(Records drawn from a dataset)
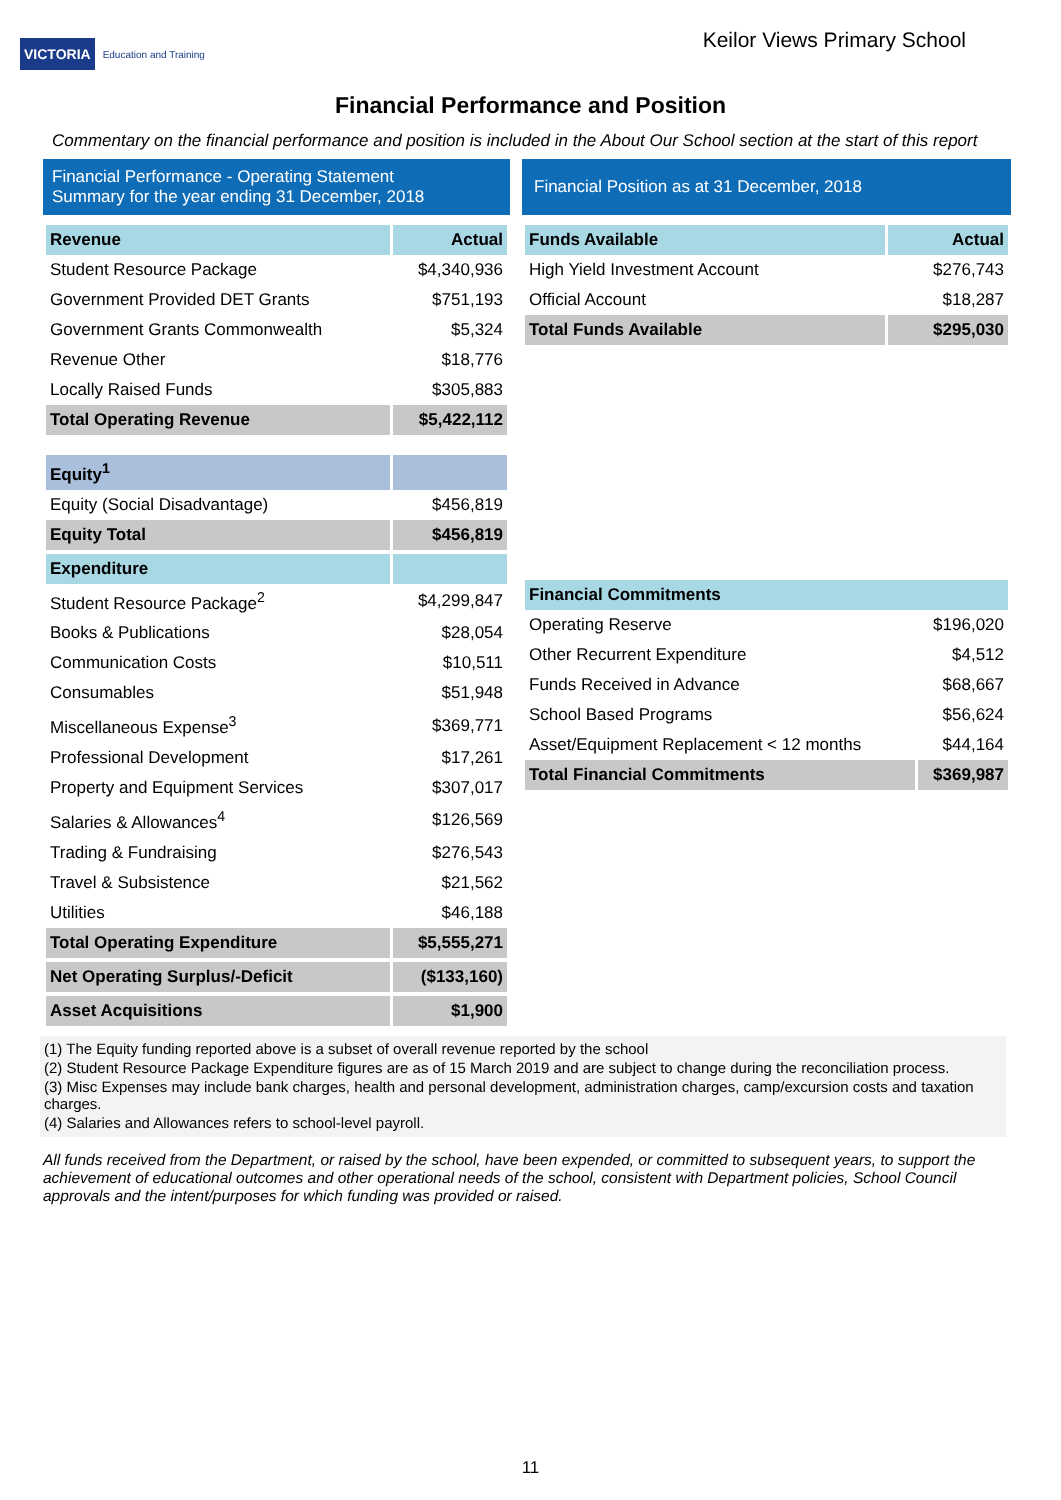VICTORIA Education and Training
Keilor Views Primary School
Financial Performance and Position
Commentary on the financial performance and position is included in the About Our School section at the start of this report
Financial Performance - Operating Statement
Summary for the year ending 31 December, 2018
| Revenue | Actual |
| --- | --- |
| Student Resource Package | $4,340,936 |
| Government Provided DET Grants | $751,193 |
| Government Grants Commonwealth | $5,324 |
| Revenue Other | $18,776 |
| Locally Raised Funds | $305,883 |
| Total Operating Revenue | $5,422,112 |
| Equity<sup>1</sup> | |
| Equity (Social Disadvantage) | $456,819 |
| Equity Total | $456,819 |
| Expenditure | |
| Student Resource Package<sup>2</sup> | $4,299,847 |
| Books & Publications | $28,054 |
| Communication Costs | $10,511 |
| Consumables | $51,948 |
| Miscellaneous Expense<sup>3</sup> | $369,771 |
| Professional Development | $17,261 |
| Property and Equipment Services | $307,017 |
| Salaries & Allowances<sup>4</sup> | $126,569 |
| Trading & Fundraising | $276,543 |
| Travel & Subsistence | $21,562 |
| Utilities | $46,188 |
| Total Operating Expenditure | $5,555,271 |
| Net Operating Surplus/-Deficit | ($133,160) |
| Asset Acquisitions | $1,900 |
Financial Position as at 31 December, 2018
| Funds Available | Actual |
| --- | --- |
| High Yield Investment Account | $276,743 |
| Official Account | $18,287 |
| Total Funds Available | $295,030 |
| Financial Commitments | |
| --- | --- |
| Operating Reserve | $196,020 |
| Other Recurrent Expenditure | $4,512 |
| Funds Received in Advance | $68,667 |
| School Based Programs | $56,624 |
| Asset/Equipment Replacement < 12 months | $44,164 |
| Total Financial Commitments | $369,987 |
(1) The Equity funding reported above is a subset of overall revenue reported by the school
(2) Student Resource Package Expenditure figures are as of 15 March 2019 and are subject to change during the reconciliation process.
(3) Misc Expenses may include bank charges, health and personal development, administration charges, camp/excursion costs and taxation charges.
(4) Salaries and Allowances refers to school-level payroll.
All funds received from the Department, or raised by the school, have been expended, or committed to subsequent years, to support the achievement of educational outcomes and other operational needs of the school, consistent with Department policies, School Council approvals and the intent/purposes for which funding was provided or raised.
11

WORK REQUIRED :: Copy the data word for word and omit every picture.

YOUR RESPONSE ::
VICTORIA Education and Training
Keilor Views Primary School
Financial Performance and Position
Commentary on the financial performance and position is included in the About Our School section at the start of this report
Financial Performance - Operating Statement
Summary for the year ending 31 December, 2018
| Revenue | Actual |
| --- | --- |
| Student Resource Package | $4,340,936 |
| Government Provided DET Grants | $751,193 |
| Government Grants Commonwealth | $5,324 |
| Revenue Other | $18,776 |
| Locally Raised Funds | $305,883 |
| Total Operating Revenue | $5,422,112 |
| Equity<sup>1</sup> | |
| Equity (Social Disadvantage) | $456,819 |
| Equity Total | $456,819 |
| Expenditure | |
| Student Resource Package<sup>2</sup> | $4,299,847 |
| Books & Publications | $28,054 |
| Communication Costs | $10,511 |
| Consumables | $51,948 |
| Miscellaneous Expense<sup>3</sup> | $369,771 |
| Professional Development | $17,261 |
| Property and Equipment Services | $307,017 |
| Salaries & Allowances<sup>4</sup> | $126,569 |
| Trading & Fundraising | $276,543 |
| Travel & Subsistence | $21,562 |
| Utilities | $46,188 |
| Total Operating Expenditure | $5,555,271 |
| Net Operating Surplus/-Deficit | ($133,160) |
| Asset Acquisitions | $1,900 |
Financial Position as at 31 December, 2018
| Funds Available | Actual |
| --- | --- |
| High Yield Investment Account | $276,743 |
| Official Account | $18,287 |
| Total Funds Available | $295,030 |
| Financial Commitments | |
| --- | --- |
| Operating Reserve | $196,020 |
| Other Recurrent Expenditure | $4,512 |
| Funds Received in Advance | $68,667 |
| School Based Programs | $56,624 |
| Asset/Equipment Replacement < 12 months | $44,164 |
| Total Financial Commitments | $369,987 |
(1) The Equity funding reported above is a subset of overall revenue reported by the school
(2) Student Resource Package Expenditure figures are as of 15 March 2019 and are subject to change during the reconciliation process.
(3) Misc Expenses may include bank charges, health and personal development, administration charges, camp/excursion costs and taxation charges.
(4) Salaries and Allowances refers to school-level payroll.
All funds received from the Department, or raised by the school, have been expended, or committed to subsequent years, to support the achievement of educational outcomes and other operational needs of the school, consistent with Department policies, School Council approvals and the intent/purposes for which funding was provided or raised.
11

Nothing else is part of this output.